Monday, 20 July 2015

Why Did Instagram Ban ‘Curvy’?

Instagram recently banned the single, evocative word “curvy” in hashtag form because it violated its policies. The issue with “curvy,” Instagram said, isn’t what it represents — often body-positive images of voluptuous figures in various states of dress and undress — but how it was being used. An Instagram spokesperson told ThinkProgress the tag was being used to share pornography, which is strictly forbidden on the site.

Ralph Rosen, PhD, a classics humanities professor at the University of Pennsylvania, has experienced social media companies’ compulsion to ban words firsthand. He started a Facebook page in 2009 for his Scandalous Arts class, which evaluates why certain visual, literal and musical works are considered offensive and could unduly influence society.

“What was so amusing but annoying was when I set it up they did not let me use the name of the class because it had the word ‘scandalous’ in it. It was a banned word at the time.” To get around it, Rosen had to spell the word with a “k,” playing on its Greek origins.

“It’s always words or images that drive people crazy,” Rosen said. “With words there are sometimes ways to get around it more than with images, because images are more direct.”

Instagram’s decision to ban the hashtag whole cloth is the latest in a string of attempts from social media sites to minimize offensive content but still allow users to be expressive.
Model and social media maven Chrissy Teigen, known for testing the boundaries of restrictive policies, slammed Instagram in June for taking down a topless photo she posted from a W Magazine photo shoot. She repeatedly re-posted the image in protest each time it was removed. Rihanna’s account was suspended — and then deleted in protest — after she posted a nipple-baring photo from magazine shoot in 2014, Nicki Minaj caught flack for posting her album cover artwork with her squatting back first in a G-string and Jordans.

But celebrities posing in risque photo shoots aren’t the only posts Instagram targets.
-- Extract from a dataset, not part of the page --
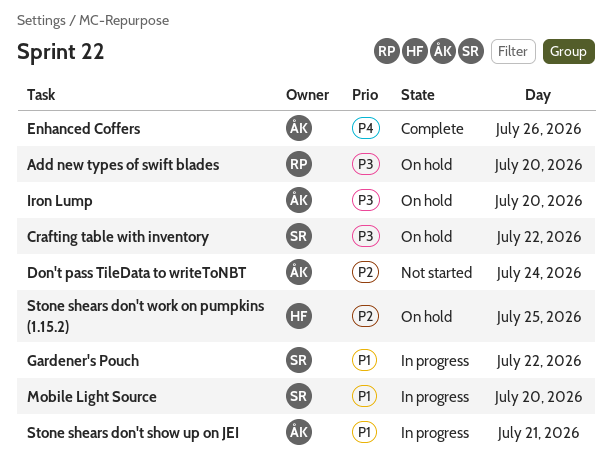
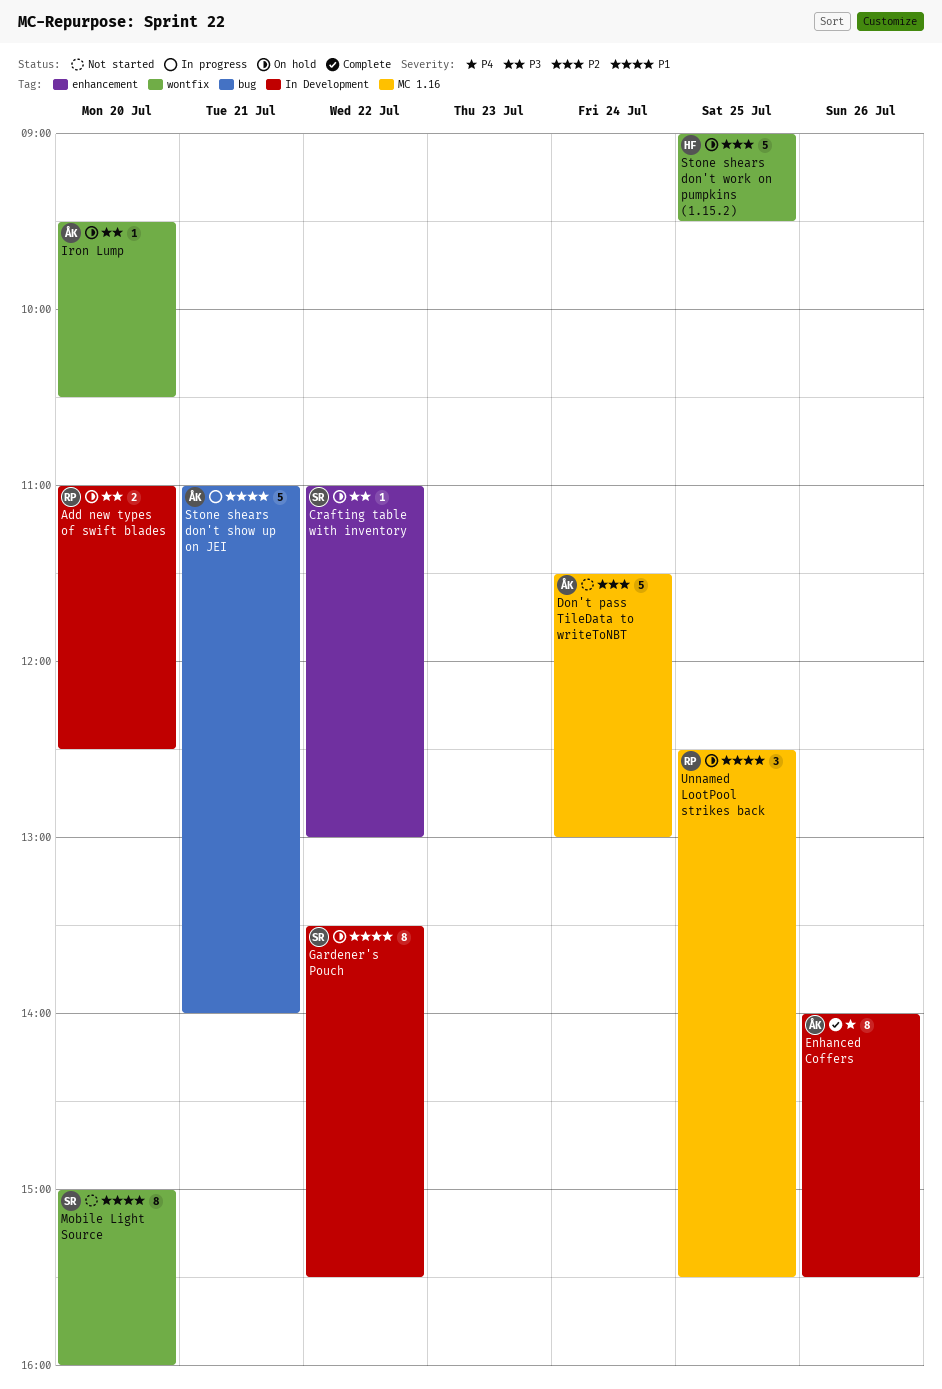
Gardener's Pouch, status: In progress -> On hold
Mobile Light Source, status: In progress -> Not started
Unnamed LootPool strikes back: none -> present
Instagram removed artist Rupi Kaur’s photo of herself laying in bed, fully clothed but with menstrual blood seeping through her sweat pants and onto her sheets. Instagram soon restored the photo, apologizing for its accidental removal.

But Kaur didn’t buy it, saying “Thank you Instagram for providing me with the exact response my work was created to critique. You deleted my photo twice stating that it goes against community guidelines. I will not apologize for not feeding the ego and pride of misogynist society that will have my body in an underwear but not be okay with a small leak. When your pages are filled with countless photos/accounts where women (so many who are underage) are objectified. Pornified. And treated less than human. Thank you.”

Cartoonists have even been caught in Instagram’s anti-nudity web. Brooklyn artist Tara McPherson’s cartoon “An Interruption of Blood” was removed because it depicted a woman’s animated bare breasts. Instagram restored the image with apologies.

Last year, a plus-size teen was kicked off the site for posting a selfie in a bikini. Critics accused the site for praising a thin, toned beauty standard and condemning curvy bodies as explicit or “mature content.”